## Reading passage
──────────

Path: utzoo!utgpu!news-server.csri.toronto.edu!clyde.concordia.ca!uunet!mcsun!ukc!reading!cf-cm!cybaswan!eeandrew
From: eeandrew@cybaswan.UUCP (e c andrews)
Newsgroups: comp.ai.neural-nets
Subject: Re: Backprop Training
Keywords: neural networks, backpropagation, training
Message-ID: <1944@cybaswan.UUCP>
Date: 14 Aug 90 13:32:19 GMT
References: <1331@winnie.fit.edu>
Reply-To: eeandrew@pyr.swan.ac.uk (e c andrews)
Lines: 19

In article <1331@winnie.fit.edu> dfausett@zach.fit.edu ( Donald W. Fausett) writes:
>	The reason that bipolar (-1,+1) data is better for training than
>binary (0,1) data is that no learning occurs on a connection when its input
>signal is zero.  It is easy to see the reason for this.  During the
>backpropagation phase, the delta error term for a unit is multiplied by
>the input signal to that unit in order to compute the update for the
>weight on that connection......

Also, the magnitude of the value can have an influence on your
training: if you non-linearities go 0->1 but your inputs are 0->100 (or
-50->+50) then the weight space is warped so that adaption will occur
mainly in the first layer of weights.

I must admit that in my work (speech processing) we haven't seen much
difference between performance using either mono- or bi-polar
non-linearities, but my inputs are reals -1->+1 so I use that for my
thresholding function. I haven't seen anything published either way.

Eddy Andrews.

──────────

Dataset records
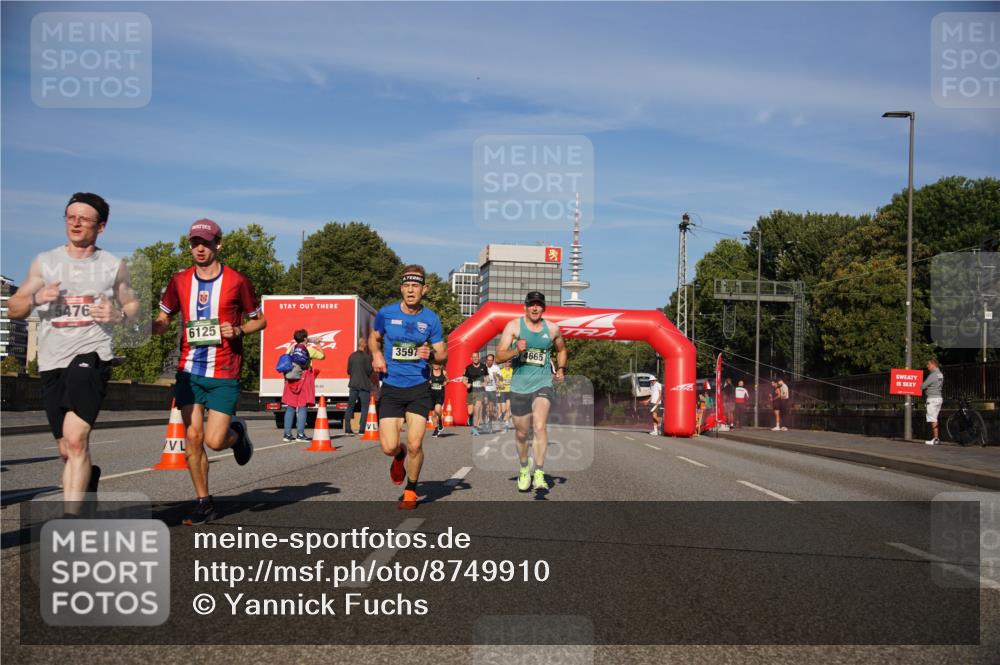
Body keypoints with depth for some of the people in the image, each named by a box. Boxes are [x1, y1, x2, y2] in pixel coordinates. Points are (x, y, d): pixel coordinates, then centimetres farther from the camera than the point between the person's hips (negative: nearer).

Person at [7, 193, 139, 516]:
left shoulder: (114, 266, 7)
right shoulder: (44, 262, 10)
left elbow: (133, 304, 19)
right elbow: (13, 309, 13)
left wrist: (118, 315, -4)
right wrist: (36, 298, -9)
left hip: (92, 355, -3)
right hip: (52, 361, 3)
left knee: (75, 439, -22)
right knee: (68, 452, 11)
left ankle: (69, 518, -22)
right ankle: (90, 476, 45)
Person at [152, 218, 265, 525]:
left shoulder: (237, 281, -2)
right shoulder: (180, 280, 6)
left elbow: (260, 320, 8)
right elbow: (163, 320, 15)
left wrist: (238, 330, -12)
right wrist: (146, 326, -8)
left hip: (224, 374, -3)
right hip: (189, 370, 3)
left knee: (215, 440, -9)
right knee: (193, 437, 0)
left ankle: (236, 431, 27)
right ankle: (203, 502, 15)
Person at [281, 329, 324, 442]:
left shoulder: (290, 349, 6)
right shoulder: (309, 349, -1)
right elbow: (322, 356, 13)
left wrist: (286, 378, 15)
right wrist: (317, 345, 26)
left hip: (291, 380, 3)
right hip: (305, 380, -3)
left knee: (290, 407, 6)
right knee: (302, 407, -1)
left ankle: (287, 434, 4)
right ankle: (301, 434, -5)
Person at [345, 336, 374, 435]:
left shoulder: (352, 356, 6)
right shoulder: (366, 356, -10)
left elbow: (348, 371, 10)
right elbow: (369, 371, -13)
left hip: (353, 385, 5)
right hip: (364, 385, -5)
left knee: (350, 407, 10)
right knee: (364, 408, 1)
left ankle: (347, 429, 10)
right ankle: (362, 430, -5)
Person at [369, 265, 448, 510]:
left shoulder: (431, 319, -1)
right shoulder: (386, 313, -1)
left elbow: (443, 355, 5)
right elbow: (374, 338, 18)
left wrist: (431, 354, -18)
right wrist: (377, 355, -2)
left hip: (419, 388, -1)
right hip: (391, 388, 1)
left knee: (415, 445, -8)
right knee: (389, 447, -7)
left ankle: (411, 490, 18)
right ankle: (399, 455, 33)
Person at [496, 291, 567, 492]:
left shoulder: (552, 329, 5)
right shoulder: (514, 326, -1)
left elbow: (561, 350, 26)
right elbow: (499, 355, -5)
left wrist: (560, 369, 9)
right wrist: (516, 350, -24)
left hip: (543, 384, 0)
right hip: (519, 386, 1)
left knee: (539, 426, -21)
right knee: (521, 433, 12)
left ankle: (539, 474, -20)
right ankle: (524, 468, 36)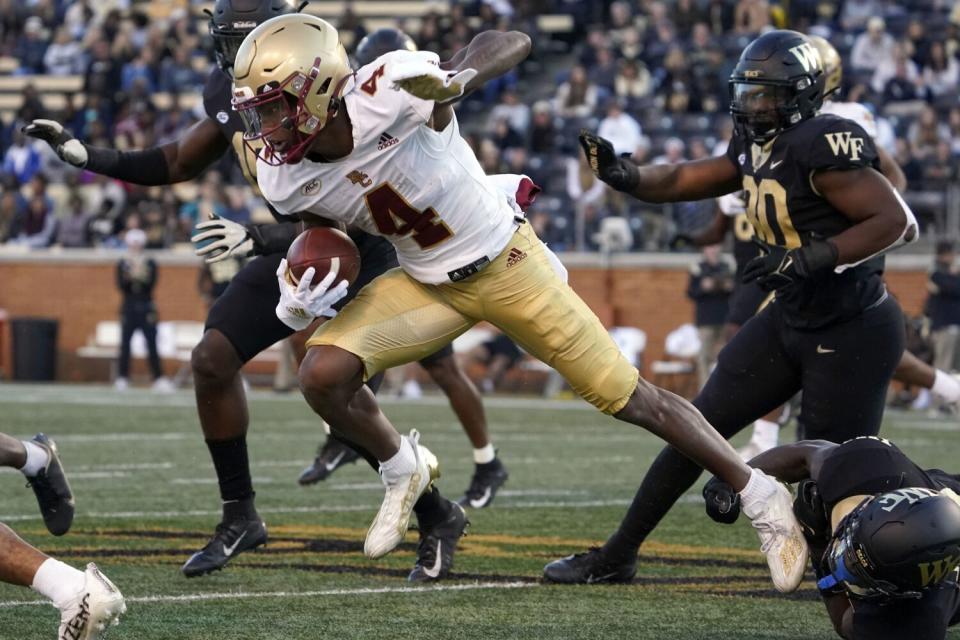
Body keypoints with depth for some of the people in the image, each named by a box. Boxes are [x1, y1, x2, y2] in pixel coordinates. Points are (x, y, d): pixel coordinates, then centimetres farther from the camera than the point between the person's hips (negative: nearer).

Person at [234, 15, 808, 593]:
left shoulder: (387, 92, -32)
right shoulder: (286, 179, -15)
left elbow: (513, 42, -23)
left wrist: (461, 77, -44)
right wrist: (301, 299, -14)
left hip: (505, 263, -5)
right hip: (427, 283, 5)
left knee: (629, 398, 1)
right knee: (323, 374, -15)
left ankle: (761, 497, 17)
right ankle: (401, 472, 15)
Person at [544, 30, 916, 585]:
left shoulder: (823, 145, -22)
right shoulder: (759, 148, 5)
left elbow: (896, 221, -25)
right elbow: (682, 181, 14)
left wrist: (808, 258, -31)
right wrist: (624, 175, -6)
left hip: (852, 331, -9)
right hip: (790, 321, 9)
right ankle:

──────────

## Task item
Copy the newsgroup post word for word, from "Also, the magnitude" up to and including "published either way.".

## Response
Also, the magnitude of the value can have an influence on your
training: if you non-linearities go 0->1 but your inputs are 0->100 (or
-50->+50) then the weight space is warped so that adaption will occur
mainly in the first layer of weights.

I must admit that in my work (speech processing) we haven't seen much
difference between performance using either mono- or bi-polar
non-linearities, but my inputs are reals -1->+1 so I use that for my
thresholding function. I haven't seen anything published either way.